Laurent Rochut*, directeur de la Factory, structure comprenant le Théâtre de l’Oulle et la salle Tomasi à Avignon pense que le Festival d’Avignon a été annulé prématurément plombant durablement l’économie avignonnaise. Le dirigeant propose un changement de paradigme.

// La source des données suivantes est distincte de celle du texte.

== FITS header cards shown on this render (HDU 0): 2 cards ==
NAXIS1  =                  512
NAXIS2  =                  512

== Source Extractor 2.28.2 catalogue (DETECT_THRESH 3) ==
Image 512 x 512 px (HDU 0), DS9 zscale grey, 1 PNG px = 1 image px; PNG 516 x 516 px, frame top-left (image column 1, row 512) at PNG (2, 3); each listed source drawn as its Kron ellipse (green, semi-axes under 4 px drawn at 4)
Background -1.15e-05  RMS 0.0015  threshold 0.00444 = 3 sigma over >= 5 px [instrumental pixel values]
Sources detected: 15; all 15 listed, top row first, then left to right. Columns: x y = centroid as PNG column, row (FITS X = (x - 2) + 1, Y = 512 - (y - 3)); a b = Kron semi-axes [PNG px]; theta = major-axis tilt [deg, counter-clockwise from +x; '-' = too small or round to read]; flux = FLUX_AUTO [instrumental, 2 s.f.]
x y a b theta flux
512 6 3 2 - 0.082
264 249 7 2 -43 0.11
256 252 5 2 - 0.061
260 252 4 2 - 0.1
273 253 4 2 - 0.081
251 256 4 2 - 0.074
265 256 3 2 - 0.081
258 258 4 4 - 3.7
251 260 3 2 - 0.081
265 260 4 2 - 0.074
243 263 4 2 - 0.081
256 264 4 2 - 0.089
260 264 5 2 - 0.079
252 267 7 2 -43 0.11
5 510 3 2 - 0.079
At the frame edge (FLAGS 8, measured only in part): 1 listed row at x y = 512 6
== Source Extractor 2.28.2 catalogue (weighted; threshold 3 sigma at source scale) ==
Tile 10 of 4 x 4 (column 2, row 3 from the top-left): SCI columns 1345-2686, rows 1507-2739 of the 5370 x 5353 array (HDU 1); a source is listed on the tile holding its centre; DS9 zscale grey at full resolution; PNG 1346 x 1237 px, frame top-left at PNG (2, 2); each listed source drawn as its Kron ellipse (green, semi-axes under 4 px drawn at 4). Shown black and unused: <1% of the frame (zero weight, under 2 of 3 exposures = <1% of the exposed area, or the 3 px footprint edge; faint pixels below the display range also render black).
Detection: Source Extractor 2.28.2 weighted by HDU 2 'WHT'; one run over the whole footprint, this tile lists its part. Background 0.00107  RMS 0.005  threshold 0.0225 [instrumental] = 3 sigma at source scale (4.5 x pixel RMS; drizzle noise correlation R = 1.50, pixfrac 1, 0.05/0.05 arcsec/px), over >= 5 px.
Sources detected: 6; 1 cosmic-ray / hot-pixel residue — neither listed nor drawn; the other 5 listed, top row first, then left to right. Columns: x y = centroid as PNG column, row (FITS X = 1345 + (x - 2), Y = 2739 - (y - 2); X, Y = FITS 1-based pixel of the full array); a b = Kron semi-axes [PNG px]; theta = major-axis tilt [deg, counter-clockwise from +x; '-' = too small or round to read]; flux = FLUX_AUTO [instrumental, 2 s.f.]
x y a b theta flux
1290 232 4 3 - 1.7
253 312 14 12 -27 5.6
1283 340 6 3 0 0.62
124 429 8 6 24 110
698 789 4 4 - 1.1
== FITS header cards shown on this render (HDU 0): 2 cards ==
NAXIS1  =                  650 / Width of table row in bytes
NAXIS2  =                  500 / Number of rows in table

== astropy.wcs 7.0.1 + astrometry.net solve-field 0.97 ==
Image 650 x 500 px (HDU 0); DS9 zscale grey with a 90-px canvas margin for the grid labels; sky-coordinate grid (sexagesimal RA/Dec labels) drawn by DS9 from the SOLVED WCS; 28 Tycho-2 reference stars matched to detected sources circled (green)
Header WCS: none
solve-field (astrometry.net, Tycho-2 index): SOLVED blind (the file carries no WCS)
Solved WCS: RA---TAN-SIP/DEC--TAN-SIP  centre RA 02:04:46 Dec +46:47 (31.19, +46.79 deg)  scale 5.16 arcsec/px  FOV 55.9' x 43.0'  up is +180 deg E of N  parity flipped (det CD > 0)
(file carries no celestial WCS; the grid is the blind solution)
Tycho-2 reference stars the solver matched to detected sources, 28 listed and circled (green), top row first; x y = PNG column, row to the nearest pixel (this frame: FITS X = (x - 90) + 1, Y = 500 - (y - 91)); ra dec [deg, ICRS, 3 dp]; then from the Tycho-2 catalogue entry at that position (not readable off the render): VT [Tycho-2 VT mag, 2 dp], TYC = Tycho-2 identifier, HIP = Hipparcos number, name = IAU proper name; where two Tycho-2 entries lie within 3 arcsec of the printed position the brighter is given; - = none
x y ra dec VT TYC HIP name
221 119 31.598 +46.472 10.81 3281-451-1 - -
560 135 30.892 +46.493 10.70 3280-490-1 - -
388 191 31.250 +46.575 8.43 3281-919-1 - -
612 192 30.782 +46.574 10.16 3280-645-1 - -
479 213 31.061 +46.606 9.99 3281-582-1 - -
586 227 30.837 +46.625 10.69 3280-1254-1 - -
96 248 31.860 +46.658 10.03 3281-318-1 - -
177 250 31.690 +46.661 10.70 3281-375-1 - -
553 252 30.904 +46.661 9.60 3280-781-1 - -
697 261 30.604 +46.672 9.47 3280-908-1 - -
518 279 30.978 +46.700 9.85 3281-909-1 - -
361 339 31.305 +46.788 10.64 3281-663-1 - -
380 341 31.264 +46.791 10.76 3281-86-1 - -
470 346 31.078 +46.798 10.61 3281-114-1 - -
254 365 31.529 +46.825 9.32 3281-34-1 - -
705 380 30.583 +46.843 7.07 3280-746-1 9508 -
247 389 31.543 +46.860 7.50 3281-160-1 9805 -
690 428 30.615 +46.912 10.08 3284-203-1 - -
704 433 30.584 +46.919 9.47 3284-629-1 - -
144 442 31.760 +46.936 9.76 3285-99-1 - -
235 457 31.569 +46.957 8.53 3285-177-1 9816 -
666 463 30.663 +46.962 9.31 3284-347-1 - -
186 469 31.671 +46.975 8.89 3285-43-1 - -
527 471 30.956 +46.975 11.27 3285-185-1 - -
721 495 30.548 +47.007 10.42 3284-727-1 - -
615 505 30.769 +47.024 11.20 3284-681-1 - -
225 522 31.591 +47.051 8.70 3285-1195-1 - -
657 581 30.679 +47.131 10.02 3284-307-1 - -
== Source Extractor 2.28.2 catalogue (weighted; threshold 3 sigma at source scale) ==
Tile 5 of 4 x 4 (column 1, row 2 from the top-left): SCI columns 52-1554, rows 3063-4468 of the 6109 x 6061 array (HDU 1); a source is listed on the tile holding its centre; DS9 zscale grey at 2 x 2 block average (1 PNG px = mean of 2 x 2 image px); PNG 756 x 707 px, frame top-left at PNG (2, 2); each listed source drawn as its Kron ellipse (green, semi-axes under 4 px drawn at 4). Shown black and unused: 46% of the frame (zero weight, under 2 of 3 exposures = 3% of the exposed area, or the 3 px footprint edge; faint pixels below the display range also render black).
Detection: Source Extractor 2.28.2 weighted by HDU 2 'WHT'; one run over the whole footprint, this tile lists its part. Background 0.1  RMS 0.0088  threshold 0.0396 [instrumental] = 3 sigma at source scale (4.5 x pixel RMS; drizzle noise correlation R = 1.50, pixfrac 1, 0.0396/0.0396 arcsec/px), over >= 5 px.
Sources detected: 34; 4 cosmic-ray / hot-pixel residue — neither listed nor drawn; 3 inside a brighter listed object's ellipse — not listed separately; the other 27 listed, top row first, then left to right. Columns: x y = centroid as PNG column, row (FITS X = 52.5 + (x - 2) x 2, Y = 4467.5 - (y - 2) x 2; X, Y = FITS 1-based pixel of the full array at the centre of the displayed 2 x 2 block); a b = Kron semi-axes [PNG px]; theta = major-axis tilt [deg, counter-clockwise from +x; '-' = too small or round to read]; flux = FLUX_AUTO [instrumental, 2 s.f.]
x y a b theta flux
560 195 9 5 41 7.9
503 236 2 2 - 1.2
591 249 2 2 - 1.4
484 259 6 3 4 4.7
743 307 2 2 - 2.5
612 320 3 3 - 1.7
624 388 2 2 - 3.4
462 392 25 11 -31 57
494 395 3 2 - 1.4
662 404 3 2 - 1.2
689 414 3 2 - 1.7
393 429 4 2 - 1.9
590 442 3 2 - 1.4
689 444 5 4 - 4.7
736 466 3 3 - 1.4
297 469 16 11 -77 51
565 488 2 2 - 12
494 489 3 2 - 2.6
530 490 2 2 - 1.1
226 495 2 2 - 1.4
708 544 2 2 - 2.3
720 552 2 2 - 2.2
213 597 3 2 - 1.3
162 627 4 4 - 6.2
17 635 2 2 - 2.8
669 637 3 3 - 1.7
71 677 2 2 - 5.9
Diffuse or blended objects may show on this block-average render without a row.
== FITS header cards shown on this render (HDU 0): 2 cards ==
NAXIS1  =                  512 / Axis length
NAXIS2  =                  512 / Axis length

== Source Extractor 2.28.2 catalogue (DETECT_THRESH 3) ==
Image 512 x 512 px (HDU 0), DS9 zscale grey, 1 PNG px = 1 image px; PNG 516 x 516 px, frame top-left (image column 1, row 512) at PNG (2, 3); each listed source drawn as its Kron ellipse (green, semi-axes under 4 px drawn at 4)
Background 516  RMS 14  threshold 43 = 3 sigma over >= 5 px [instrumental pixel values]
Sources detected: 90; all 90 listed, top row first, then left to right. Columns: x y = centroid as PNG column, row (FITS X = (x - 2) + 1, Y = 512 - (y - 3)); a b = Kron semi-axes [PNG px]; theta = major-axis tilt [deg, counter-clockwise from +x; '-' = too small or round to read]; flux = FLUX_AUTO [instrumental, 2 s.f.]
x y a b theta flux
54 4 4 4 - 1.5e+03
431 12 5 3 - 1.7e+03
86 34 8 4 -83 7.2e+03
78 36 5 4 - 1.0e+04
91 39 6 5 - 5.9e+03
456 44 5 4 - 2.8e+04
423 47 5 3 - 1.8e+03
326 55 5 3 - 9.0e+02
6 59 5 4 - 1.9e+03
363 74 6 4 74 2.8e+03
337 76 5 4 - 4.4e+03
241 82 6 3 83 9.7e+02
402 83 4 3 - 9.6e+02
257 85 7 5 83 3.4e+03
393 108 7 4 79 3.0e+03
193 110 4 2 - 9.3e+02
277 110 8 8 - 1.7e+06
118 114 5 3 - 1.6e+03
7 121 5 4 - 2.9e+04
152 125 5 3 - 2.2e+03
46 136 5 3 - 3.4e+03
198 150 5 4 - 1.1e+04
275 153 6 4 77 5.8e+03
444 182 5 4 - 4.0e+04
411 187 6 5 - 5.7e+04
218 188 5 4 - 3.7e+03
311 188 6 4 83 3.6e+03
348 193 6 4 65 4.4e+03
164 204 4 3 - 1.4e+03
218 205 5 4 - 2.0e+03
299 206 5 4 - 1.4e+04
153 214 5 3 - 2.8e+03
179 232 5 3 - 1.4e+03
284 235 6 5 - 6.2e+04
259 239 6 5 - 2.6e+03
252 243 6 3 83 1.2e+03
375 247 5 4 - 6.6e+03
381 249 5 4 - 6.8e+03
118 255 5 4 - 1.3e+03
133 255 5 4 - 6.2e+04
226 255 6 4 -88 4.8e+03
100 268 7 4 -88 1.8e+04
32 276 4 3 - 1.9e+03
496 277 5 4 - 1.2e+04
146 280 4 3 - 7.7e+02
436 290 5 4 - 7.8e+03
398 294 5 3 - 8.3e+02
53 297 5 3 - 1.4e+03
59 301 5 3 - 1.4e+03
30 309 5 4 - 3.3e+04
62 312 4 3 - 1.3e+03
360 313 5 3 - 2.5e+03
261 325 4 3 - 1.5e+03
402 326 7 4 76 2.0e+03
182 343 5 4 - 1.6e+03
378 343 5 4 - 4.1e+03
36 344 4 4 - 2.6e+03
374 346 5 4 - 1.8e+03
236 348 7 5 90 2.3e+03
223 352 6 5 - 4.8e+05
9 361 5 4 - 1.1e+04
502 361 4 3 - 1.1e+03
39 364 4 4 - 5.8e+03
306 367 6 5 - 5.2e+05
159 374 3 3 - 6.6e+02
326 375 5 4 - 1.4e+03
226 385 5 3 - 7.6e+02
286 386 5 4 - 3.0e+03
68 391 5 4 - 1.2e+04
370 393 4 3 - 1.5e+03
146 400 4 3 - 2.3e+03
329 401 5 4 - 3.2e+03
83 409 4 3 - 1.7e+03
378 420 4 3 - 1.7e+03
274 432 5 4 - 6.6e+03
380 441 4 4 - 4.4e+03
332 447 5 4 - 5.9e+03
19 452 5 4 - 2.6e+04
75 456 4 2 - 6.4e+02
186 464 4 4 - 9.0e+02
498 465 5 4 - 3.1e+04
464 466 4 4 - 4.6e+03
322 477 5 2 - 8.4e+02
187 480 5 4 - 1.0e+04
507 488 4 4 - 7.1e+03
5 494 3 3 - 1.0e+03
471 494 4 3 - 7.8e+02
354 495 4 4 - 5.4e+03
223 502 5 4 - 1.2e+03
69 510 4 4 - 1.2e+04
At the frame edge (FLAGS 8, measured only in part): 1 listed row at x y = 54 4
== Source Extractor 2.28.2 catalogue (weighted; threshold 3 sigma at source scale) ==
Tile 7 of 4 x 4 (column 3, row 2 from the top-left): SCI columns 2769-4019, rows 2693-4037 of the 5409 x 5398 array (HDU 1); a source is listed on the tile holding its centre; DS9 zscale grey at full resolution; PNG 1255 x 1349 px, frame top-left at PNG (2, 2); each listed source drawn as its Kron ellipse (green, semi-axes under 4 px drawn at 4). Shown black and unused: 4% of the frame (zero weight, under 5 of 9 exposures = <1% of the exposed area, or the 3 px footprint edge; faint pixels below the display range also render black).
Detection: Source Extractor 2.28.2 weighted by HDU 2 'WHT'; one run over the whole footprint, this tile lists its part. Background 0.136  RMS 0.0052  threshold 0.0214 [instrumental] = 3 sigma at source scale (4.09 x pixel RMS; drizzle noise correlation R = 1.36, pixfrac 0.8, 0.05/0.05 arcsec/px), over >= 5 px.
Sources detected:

Sa réflexion ? Utiliser le gisement de salles et de matériel dormants en créant un maillage de théâtres qui accueillerait, toute l’année, des compagnies européennes et françaises de l’art vivant et dont le festival serait le point d’orgue et non plus ‘l’excuse artistique’.
«J’ai le sentiment que l’on a été soumis, durant plus de deux mois, à un diktat de gens qui avaient peur, positionnant la vie contre l’économie. Je crois qu’aujourd’hui on se rend compte que l’on n’a pas forcément sauvé plus de vies que ça. Il y a des pays qui ont très peu confinés, où qui n’ont confiné que les personnes atteintes du virus Covid-19, comme la Corée, la Suède, les Pays-Bas et l’Allemagne et qui n’ont pas eu plus de morts que ce qu’aurait provoqué, habituellement, la grippe. Ce qui est certain ? On a durablement tué l’économie avignonnaise, peut-être pour toute l’année. Ce qui aurait pu être fait ? Confronter nos idées, se mettre en ordre de marche et décaler le festival de 15 jours ?»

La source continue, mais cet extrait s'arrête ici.